**Required action:** What is the number of lines in the data that include the string "трусики"? Give it by itself.
┌─ Material supplied
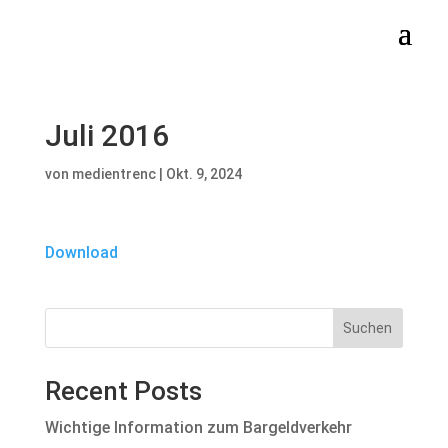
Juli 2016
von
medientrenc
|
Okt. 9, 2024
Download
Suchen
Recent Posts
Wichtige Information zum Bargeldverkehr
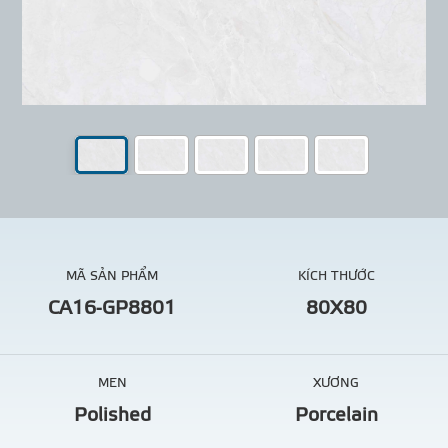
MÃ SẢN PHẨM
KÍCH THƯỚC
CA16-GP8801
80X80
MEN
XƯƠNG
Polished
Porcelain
└─
┌─ Material supplied
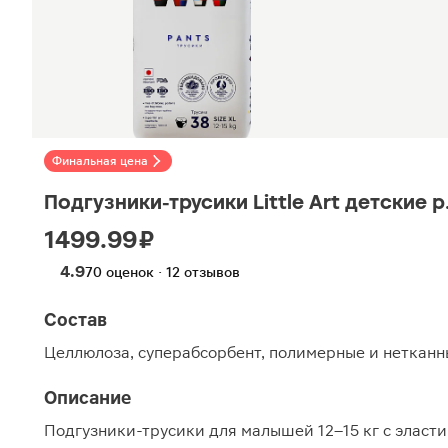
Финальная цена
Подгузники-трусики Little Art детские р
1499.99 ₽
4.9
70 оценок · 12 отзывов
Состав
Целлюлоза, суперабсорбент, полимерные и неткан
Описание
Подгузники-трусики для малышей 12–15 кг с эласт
└─
**Answer section:** 2